Welcome back! We are continuing our dive into top leadership traits for 2021, this week, we are covering CONFIDENCE!

(You can catch the previous top leadership traits here if you missed them.)

Confidence in leadership is a two-sided coin. The first side is what every leader aspires to, and that is to have the confidence of the people they lead, which is critical because it’s tied to your effectiveness as a leader, the engagement of your team, and the loyalty and trust that allows you to empower others and make an impact.

The second side of this coin (and the one you have the most control over) is your own confidence in yourself, and without which creates a shaky foundation for others to be confident in you.

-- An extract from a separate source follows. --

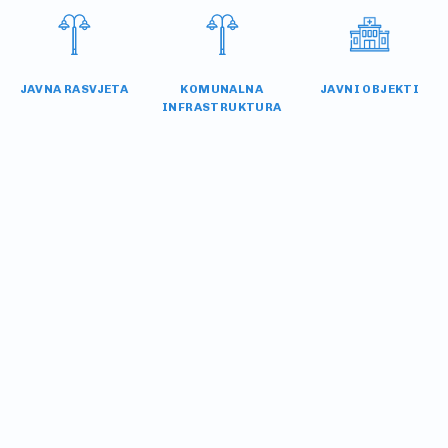
JAVNA RASVJETA
KOMUNALNA
JAVNI OBJEKTI
INFRASTRUKTURA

If you don’t believe in yourself, why should anyone else?

In my Women’s Leadership Masterclass last weekWhat You Don’t Know About Yourself and How It’s Holding You Back (you can catch the replay HERE), we talked about how the work you do on yourself affects how you show up as a leader. You are the foundation of how you lead others. What you hold inside of you is amplified in your leadership, and confidence is a BIG piece of it.

Every single conversation I have with clients and with the audiences I speak to involves confidence. I ask people, “What gets in the way of you getting what you want in your life and career?” Every time confidence is brought up.

Confidence is defined as the feeling or belief that someone can rely on something. In this case, that belief is in yourself.

Here are 3 things I want you to know about confidence so that you can start to do something about building more of it.

 

1. Confidence isn’t just your issue.

Confidence is something that almost every woman has an issue with. It can be to varying degrees on a spectrum, but it’s a big factor, even for people you think wouldn’t have an issue with it. If you haven’t read the book, The Confidence Code, it’s a must. Katty Kay and Claire Shipman dug deep into confidence. They uncovered world-class athletes, prominent women in politics, high-level women in academia, high-ranking women in the military, and so many more that all deal with confidence issues. It’s not a matter of whether you have issues with it or not; it’s a matter of when. It is contextual. If you want to cut straight to the chase to the studies contained in the book, this article in The Atlantic sums the research up nicely.

 

2. Confidence is a process.

It’s not something you’re born with or not, it’s something you develop, and as you continue to grow and evolve in your life and work, confidence issues keep showing up. One way it may show up in your life is because you need to speak up for yourself. The days of being a good or even great worker and hoping that someone will notice is flawed thinking. That ship has sailed! No one knows the ideas that you have, what you want to achieve, what you want to contribute better than you. You have to be willing to speak up and say it or make the ask. Otherwise, the answer is always NO.

 

3. Confidence is already within you.

People tend to think of confidence as “all or nothing,” or they have it or they don’t, and that’s just not true.  Confidence is contextual, and because you have experienced it in one area of life, it means that the skills transfer and can be utilized in others. There are things in your past that you have handled and come through to the other side. It may have been the death of someone very close, a divorce, getting laid off, raising children by yourself, advocating for what you believe, protecting those you love, and so many more. Those circumstances that challenge us to change ourselves for the better and the skills we adopt to get through these circumstances become part of our toolkit. They absolutely transfer to other situations. What can you pull out of this toolkit to help you in current situations?

Confidence is a journey and one that you must be willing to begin every time you encounter a situation beyond your comfort zone.

Confidence is the willingness to at least try.